If you live on the Upper East Side, odds are that an Alice's Tea Cup is somewhere in your vicinity—for that matter, if you live in the West 70s, you have one too. So the teahouse that is one of several to introduce the idea of "teatime" to a coffee-chugging city, with cute-as-a-button interiors and a lot of mention of how it is "magical" and "whimsical" is suing the city of New York. Specifically, their Chapter II location at 156 East 64th Street is suing New York after health inspections dragged out too long.
Their establishment was closed on March 2 in 2007, and didn't reopen again for eight days until March 10, 2007—and they are claiming that the city was too slow to inspect again so that they could reopen and they lost good business and good reputation in the bad publicity that a DOH closing sign can bring. Now I have no idea if this is true, not being privy to the bookkeeping of their business, but I could see how an establishment might lose some consumer confidence after temporary closing for health inspections. (See: Veneiro's bakery with the rodent droppings in the chocolate.)

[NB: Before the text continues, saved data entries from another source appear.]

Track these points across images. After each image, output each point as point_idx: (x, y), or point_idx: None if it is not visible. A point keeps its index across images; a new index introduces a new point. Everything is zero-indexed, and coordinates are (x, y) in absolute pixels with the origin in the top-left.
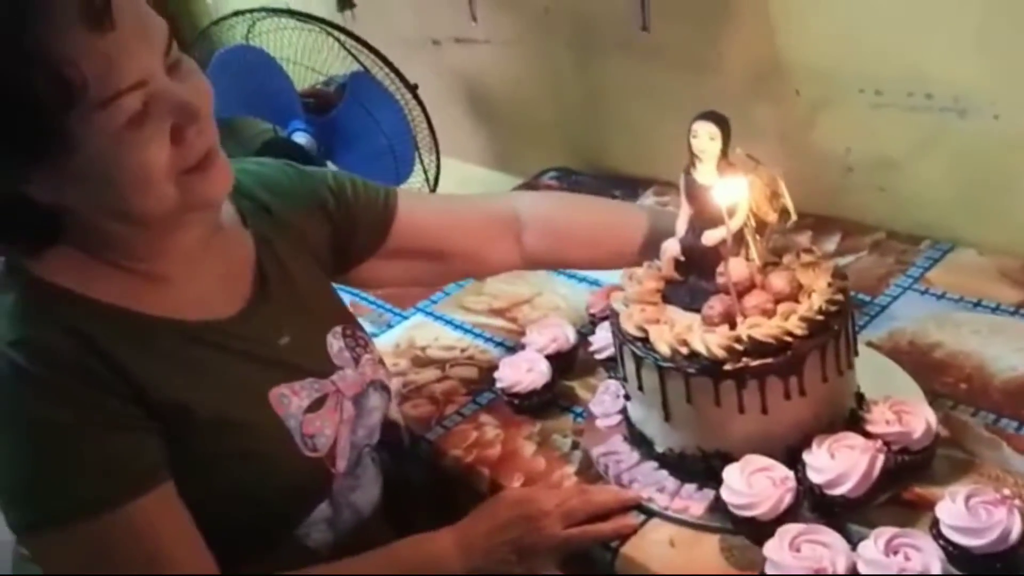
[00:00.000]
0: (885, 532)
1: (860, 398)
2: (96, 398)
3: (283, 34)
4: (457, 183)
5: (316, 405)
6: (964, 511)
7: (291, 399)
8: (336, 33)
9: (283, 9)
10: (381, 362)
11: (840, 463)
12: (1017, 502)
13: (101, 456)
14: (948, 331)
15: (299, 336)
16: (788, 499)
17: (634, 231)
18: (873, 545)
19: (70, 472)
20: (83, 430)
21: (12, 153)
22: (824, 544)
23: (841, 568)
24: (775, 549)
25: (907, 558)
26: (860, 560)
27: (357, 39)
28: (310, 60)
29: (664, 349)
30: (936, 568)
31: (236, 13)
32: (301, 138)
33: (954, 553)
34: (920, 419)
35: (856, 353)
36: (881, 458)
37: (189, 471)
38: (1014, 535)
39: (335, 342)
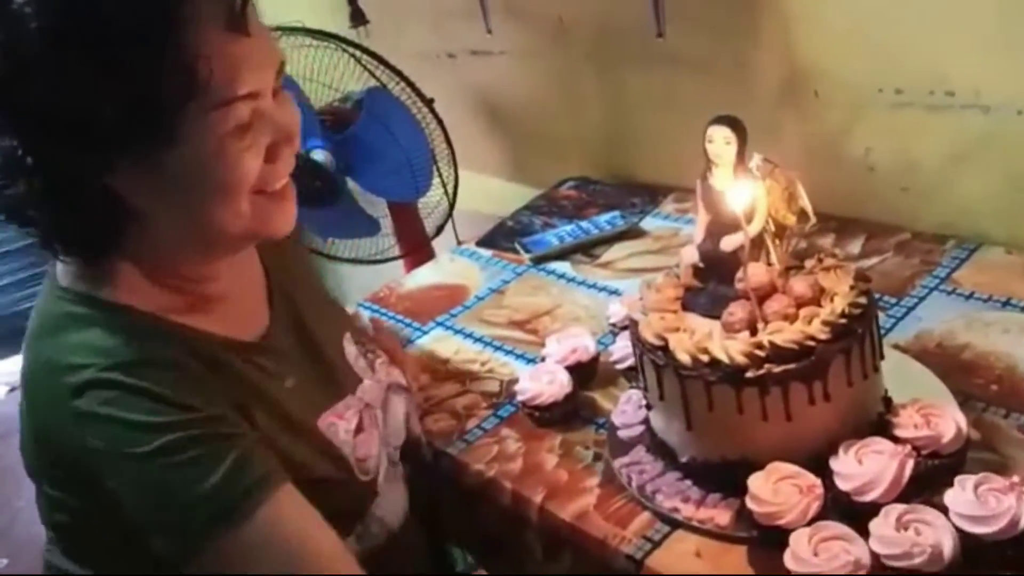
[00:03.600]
0: (895, 508)
1: (888, 402)
2: (212, 409)
3: (299, 52)
4: (476, 195)
5: (360, 426)
6: (973, 498)
7: (338, 425)
8: (351, 50)
9: (298, 28)
10: (392, 364)
11: (868, 469)
12: None
13: (235, 459)
14: (977, 331)
15: (324, 348)
16: (815, 507)
17: None
18: (884, 522)
19: (217, 480)
20: (218, 434)
21: (117, 136)
22: (842, 538)
23: (865, 558)
24: (795, 557)
25: (918, 533)
26: (872, 538)
27: (372, 55)
28: (326, 77)
29: (684, 357)
30: (948, 542)
31: None
32: (319, 155)
33: (964, 541)
34: (949, 422)
35: (882, 356)
36: (910, 463)
37: None
38: None
39: (350, 348)
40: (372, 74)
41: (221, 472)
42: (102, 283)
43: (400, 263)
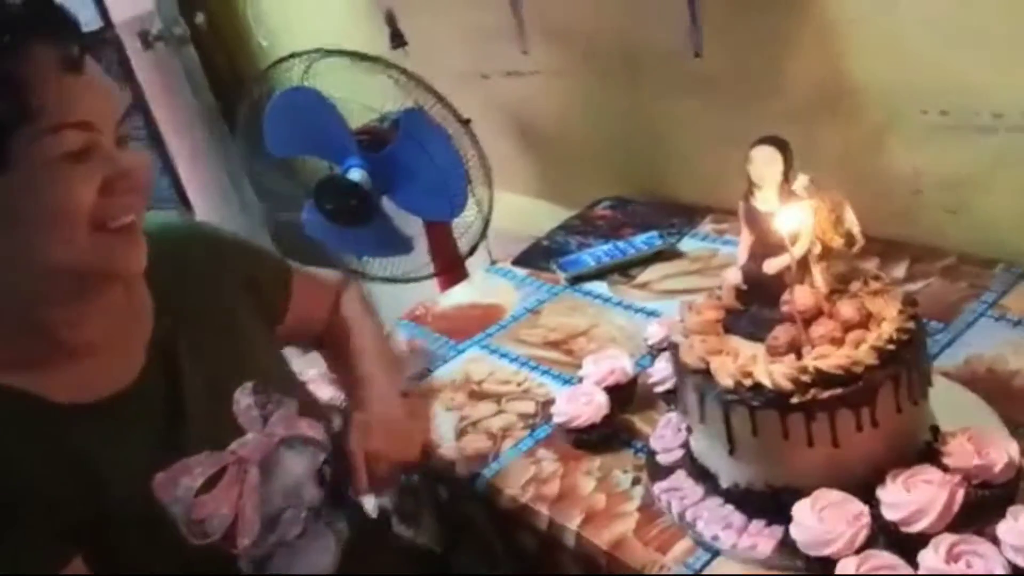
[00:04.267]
0: (946, 539)
1: (935, 430)
2: None
3: (338, 74)
4: (510, 215)
5: (211, 482)
6: None
7: (180, 481)
8: (389, 71)
9: (337, 50)
10: (309, 414)
11: (917, 498)
12: None
13: None
14: None
15: (197, 400)
16: (863, 536)
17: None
18: (934, 553)
19: None
20: None
21: None
22: (891, 568)
23: None
24: None
25: (969, 565)
26: (921, 569)
27: (410, 76)
28: (364, 98)
29: (727, 381)
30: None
31: (292, 55)
32: (356, 175)
33: (1017, 574)
34: (1001, 451)
35: (930, 383)
36: (960, 493)
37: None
38: None
39: (244, 399)
40: (409, 95)
41: None
42: None
43: (433, 282)
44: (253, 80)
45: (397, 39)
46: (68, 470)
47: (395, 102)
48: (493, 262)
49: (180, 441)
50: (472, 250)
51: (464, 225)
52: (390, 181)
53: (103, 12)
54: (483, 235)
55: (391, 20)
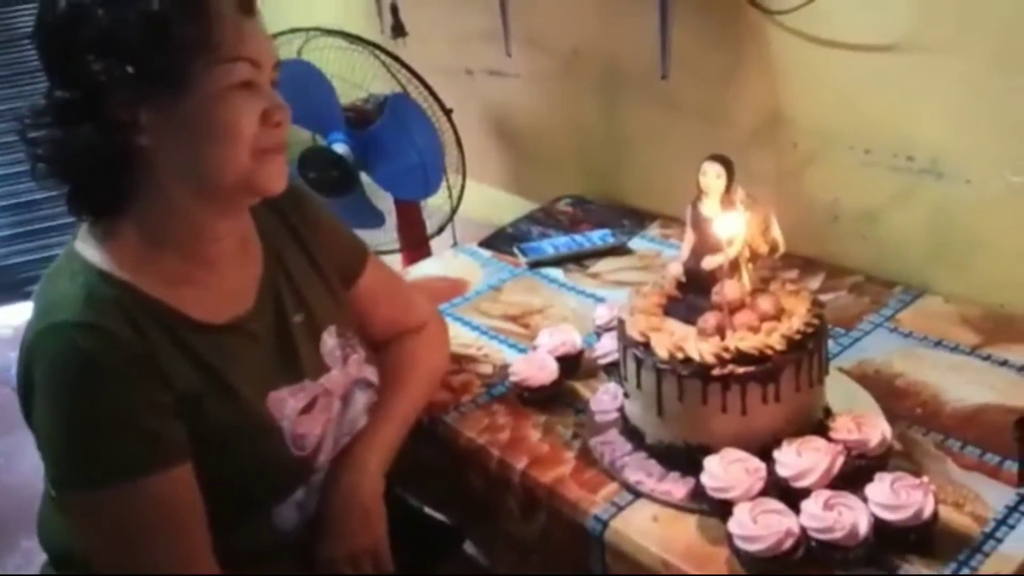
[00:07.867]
0: (824, 493)
1: (828, 411)
2: (139, 383)
3: (332, 52)
4: (477, 203)
5: (309, 407)
6: (889, 491)
7: (287, 402)
8: (383, 56)
9: (336, 30)
10: (369, 362)
11: (805, 460)
12: (932, 487)
13: (137, 432)
14: (910, 364)
15: (296, 337)
16: (758, 487)
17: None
18: (813, 502)
19: (109, 443)
20: (124, 408)
21: (140, 79)
22: (778, 512)
23: (795, 528)
24: (738, 523)
25: (840, 514)
26: (802, 514)
27: (401, 63)
28: (355, 78)
29: (663, 353)
30: (864, 523)
31: (293, 30)
32: (340, 148)
33: (877, 525)
34: (877, 431)
35: (827, 371)
36: (841, 459)
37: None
38: (927, 513)
39: (329, 339)
40: (398, 80)
41: (125, 437)
42: (103, 252)
43: (398, 256)
44: None
45: (398, 30)
46: (205, 375)
47: (383, 85)
48: (455, 244)
49: (286, 368)
50: (439, 231)
51: (433, 207)
52: (370, 158)
53: None
54: (450, 218)
55: (395, 11)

Of course, now that the DOH is temporarily closing restaurants and bakeries left and right due to failure to meet health inspections, not only does Alice's suit seem like a moot point (sorry, Alice), it also seems soon we'll have nowhere left to eat that didn't cover mouse holes properly anyway. So now I'm curious—did you ever have a beloved establishment that you kept patronizing regardless of prior health violations? Or does that white sign damper your perspective on a place forever?